Firefighter of year recognized for reliability
Eudora volunteer firefighter Aaron Evans has a deliberate way about him. It’s not a need for an adrenaline rush or personal accolades that caused him to have one of the highest attendance rates for fire calls.
Simply put, he was trained to fight fires. So, when there’s a call, he reports for duty.
“The initial shock of the pager wakes you up and then you start hearing what’s going on,” Evans said. “I feel guilty if I’m trained to do something and I don’t do it.”
His dependability was one of the main reasons why his fellow firefighters in the Eudora Fire Department voted him Firefighter of the Year for 2008.
“He’s one of those quiet people, but you look around and he’s always there,” Fire Chief Randy Ates said. “If you ask anything of him he gets it done. He doesn’t mind staying a little later and putting in a little extra effort.”
Evans, who works as a network support specialist for Eudora USD 491, said he was honored that his peers voted for him to win the award.
He joined the department in 2006 after his co-worker Ron Long encouraged him to join, a recruitment Long certainly doesn’t regret.

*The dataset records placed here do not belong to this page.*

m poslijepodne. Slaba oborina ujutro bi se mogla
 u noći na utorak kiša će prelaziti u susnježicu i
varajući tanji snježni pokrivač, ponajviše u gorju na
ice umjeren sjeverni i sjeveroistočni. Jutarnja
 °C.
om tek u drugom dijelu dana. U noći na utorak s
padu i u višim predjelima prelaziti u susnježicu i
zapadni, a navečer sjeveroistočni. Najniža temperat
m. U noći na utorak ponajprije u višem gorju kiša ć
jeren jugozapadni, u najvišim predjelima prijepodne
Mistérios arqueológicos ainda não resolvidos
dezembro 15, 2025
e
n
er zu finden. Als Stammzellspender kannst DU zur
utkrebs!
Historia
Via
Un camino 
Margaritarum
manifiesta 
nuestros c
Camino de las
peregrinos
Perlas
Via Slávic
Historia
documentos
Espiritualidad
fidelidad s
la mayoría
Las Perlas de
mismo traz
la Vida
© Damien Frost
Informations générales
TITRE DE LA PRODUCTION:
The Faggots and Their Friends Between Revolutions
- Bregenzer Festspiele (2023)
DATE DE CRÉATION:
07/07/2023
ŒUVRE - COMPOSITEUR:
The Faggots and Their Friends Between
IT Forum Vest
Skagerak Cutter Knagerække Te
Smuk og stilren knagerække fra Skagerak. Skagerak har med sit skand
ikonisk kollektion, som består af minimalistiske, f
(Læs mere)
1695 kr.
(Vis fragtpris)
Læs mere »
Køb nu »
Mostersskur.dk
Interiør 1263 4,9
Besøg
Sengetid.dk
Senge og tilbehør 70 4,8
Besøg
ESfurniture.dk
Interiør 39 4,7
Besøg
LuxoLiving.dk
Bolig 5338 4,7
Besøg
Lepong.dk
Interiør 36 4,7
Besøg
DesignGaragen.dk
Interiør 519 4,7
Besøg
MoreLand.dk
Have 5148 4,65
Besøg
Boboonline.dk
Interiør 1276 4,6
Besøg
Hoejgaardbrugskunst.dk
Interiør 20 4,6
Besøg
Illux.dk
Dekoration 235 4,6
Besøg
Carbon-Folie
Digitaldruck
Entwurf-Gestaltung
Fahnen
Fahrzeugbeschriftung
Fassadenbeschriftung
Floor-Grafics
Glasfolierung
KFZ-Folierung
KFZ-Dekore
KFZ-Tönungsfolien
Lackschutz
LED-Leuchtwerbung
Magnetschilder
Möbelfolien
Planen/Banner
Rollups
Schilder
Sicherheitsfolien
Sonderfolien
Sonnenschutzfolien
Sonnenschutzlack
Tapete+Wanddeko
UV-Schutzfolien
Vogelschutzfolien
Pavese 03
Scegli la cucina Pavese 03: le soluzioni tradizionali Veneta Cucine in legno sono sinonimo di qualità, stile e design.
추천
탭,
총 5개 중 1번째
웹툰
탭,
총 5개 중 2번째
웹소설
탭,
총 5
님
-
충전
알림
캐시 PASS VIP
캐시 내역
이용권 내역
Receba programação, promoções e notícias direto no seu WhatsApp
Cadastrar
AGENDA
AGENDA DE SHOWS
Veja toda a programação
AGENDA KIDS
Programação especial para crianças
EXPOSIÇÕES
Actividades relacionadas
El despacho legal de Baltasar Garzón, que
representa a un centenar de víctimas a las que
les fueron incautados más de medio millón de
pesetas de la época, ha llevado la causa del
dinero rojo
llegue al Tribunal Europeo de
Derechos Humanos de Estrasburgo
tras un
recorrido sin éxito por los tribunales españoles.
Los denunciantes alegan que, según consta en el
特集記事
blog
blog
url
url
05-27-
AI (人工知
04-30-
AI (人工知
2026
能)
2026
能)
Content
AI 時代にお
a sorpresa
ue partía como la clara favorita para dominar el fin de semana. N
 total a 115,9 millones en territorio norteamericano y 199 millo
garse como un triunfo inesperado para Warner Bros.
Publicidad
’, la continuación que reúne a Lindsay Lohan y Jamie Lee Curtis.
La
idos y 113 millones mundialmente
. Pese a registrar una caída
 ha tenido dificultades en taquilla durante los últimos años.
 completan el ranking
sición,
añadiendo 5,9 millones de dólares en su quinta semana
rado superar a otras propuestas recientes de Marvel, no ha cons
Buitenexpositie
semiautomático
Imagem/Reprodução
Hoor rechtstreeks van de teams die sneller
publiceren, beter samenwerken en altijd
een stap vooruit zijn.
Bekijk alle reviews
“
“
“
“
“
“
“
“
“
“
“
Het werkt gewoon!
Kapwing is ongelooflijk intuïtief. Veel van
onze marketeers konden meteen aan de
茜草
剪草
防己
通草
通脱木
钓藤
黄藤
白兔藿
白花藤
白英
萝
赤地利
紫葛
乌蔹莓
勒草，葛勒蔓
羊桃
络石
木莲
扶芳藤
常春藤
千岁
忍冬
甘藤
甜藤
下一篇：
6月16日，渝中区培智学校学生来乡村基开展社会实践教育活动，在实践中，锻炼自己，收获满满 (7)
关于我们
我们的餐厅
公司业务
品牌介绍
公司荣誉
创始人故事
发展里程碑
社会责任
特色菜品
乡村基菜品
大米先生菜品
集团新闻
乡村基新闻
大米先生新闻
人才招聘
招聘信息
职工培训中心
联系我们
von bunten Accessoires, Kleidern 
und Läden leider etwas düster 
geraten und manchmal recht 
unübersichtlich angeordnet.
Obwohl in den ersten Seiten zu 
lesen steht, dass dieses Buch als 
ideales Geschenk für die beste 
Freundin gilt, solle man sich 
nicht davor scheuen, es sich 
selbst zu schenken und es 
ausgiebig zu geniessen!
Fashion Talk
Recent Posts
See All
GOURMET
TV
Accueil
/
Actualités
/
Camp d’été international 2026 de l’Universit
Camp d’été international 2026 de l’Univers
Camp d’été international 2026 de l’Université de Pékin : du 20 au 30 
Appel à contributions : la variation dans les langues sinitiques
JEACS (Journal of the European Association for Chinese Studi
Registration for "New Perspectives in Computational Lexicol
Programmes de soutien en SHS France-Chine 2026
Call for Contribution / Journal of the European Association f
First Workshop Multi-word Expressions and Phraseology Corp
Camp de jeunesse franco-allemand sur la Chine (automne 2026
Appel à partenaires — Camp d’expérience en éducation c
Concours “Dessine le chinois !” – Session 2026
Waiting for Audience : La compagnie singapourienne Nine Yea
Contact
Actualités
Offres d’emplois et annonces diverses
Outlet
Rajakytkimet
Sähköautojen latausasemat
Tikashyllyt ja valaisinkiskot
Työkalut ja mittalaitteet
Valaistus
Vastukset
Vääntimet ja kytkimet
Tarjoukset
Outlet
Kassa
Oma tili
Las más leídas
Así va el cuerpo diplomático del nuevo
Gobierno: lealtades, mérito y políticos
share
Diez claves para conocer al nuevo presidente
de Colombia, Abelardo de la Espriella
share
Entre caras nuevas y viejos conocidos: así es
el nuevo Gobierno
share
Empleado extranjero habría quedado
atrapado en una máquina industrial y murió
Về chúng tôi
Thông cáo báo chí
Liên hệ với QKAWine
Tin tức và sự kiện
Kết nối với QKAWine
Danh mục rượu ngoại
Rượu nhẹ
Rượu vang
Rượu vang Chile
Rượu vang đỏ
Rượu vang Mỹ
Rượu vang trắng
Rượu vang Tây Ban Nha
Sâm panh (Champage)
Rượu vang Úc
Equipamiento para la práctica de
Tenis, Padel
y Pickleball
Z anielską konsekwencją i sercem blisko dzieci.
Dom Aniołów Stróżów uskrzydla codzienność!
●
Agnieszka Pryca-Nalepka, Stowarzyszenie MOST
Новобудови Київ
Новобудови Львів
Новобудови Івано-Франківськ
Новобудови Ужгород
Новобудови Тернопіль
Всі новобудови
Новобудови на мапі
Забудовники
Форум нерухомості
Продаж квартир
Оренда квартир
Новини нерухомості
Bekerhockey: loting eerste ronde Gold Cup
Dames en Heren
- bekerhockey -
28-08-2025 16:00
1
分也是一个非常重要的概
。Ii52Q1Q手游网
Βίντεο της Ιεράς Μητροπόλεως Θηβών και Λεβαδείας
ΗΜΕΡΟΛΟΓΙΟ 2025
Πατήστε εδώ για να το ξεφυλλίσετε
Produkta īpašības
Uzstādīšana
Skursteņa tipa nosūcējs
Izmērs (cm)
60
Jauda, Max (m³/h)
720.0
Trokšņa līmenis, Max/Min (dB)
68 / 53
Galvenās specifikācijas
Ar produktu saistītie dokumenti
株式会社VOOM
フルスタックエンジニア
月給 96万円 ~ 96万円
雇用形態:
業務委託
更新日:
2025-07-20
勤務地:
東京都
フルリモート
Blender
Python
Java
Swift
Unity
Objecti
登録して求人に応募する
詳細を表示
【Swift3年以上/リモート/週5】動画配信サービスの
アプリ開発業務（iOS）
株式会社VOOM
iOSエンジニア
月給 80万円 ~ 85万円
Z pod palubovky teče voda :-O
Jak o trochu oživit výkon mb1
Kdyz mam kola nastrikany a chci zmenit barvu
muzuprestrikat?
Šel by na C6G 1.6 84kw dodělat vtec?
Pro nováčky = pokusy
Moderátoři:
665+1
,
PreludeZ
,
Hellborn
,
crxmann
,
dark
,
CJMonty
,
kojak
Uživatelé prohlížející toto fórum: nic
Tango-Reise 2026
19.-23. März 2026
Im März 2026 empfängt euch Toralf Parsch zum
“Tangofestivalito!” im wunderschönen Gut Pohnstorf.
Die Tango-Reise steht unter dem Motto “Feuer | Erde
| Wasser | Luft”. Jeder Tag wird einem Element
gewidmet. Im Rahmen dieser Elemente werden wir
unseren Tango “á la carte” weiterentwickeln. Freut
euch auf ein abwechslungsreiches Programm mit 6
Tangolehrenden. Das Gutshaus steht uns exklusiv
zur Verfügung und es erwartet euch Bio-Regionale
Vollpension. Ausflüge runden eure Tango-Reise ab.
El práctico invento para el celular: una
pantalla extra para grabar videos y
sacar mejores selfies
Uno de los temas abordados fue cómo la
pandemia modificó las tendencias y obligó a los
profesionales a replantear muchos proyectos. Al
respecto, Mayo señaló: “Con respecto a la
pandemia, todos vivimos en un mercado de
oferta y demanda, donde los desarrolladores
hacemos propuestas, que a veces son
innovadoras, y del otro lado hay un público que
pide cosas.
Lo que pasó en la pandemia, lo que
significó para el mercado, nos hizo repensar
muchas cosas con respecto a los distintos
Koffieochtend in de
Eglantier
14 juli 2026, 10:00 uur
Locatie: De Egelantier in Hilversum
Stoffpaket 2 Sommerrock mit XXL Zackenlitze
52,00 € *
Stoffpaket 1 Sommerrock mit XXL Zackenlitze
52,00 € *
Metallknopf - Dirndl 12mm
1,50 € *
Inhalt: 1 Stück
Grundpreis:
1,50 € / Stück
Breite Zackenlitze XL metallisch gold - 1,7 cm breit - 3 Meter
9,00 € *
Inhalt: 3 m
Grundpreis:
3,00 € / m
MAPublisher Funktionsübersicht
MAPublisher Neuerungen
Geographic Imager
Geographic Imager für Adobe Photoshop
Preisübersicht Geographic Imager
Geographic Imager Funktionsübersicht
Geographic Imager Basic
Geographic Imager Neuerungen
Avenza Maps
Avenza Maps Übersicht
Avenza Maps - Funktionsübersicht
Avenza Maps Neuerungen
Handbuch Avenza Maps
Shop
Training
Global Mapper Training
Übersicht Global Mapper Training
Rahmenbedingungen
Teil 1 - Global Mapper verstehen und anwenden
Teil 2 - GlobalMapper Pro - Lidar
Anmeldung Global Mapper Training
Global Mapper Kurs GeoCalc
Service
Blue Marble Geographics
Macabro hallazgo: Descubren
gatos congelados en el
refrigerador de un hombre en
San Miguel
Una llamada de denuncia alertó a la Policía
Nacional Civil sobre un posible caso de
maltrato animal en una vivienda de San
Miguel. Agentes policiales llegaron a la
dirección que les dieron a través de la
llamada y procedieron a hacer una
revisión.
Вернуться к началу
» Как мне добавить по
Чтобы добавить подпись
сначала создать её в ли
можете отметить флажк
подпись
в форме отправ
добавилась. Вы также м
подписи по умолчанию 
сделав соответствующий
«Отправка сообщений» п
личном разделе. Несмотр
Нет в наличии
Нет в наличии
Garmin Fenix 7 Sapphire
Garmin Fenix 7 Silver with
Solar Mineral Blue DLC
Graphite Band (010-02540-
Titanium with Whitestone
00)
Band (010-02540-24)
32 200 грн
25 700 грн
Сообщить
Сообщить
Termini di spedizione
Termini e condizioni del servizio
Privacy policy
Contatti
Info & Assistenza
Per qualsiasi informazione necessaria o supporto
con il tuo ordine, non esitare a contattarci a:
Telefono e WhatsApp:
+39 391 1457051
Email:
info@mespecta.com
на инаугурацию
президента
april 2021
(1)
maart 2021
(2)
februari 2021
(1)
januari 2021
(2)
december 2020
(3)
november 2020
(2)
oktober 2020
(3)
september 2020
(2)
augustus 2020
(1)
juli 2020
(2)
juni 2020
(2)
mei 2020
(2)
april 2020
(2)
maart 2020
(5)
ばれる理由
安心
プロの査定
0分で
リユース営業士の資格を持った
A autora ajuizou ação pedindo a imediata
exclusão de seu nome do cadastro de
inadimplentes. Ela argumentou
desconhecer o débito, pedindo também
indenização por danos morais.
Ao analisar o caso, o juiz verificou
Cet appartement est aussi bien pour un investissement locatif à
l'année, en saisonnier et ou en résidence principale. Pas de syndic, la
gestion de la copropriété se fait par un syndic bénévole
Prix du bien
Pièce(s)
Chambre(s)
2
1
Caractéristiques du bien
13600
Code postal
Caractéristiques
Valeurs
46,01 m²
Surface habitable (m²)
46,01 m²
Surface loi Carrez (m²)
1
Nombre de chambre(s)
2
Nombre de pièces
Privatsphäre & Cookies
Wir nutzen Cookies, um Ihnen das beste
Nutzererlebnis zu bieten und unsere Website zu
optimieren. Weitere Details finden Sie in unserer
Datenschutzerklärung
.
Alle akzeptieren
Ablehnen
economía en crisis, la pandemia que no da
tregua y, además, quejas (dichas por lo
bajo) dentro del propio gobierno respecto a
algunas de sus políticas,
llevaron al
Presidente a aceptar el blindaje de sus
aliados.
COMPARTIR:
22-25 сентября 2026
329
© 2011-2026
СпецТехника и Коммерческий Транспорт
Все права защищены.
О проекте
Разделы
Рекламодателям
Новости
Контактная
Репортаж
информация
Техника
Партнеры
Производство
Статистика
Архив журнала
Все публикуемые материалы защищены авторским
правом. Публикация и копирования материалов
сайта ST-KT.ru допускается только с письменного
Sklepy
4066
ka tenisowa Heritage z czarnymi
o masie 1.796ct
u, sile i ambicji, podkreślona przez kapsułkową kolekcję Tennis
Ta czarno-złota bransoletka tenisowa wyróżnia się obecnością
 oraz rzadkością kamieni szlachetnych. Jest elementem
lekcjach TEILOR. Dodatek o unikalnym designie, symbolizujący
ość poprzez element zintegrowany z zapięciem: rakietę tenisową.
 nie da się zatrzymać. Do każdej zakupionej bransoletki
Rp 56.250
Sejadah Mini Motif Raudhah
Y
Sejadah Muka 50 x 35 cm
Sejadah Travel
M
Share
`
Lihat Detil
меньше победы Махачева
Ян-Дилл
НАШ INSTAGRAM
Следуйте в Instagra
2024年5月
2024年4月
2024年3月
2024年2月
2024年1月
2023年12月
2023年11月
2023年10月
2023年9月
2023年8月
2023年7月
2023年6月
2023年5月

“He commits himself and he’s passionate about it,” Long said. “It’s in his blood and so he puts a 110 percent into it, and it shows.”
Although Evans didn’t say there were any particularly rewarding calls, he said he hopes the department’s existence provides community members with peace of mind.
“It’s a win-win situation because we enjoy what we’re doing and we can provide a service to the community,” Evans said.
Evans also was given a “Bam-Bam” award, which is named for “The Flintstones” character who is unaware of his own strength. Evans was given the award after breaking a mallet during a training exercise.
In an example of the fun that is had in the department, his fellow firefighters presented him with the mallet and the award.
Evans encouraged others to volunteer and join in the camaraderie he has experienced.
“It’s a pretty tight-knit group,” Evans said. “It’s introduced me to a lot of people in the community. We’re all here for a common goal and even though we have varying backgrounds, we still have bond.”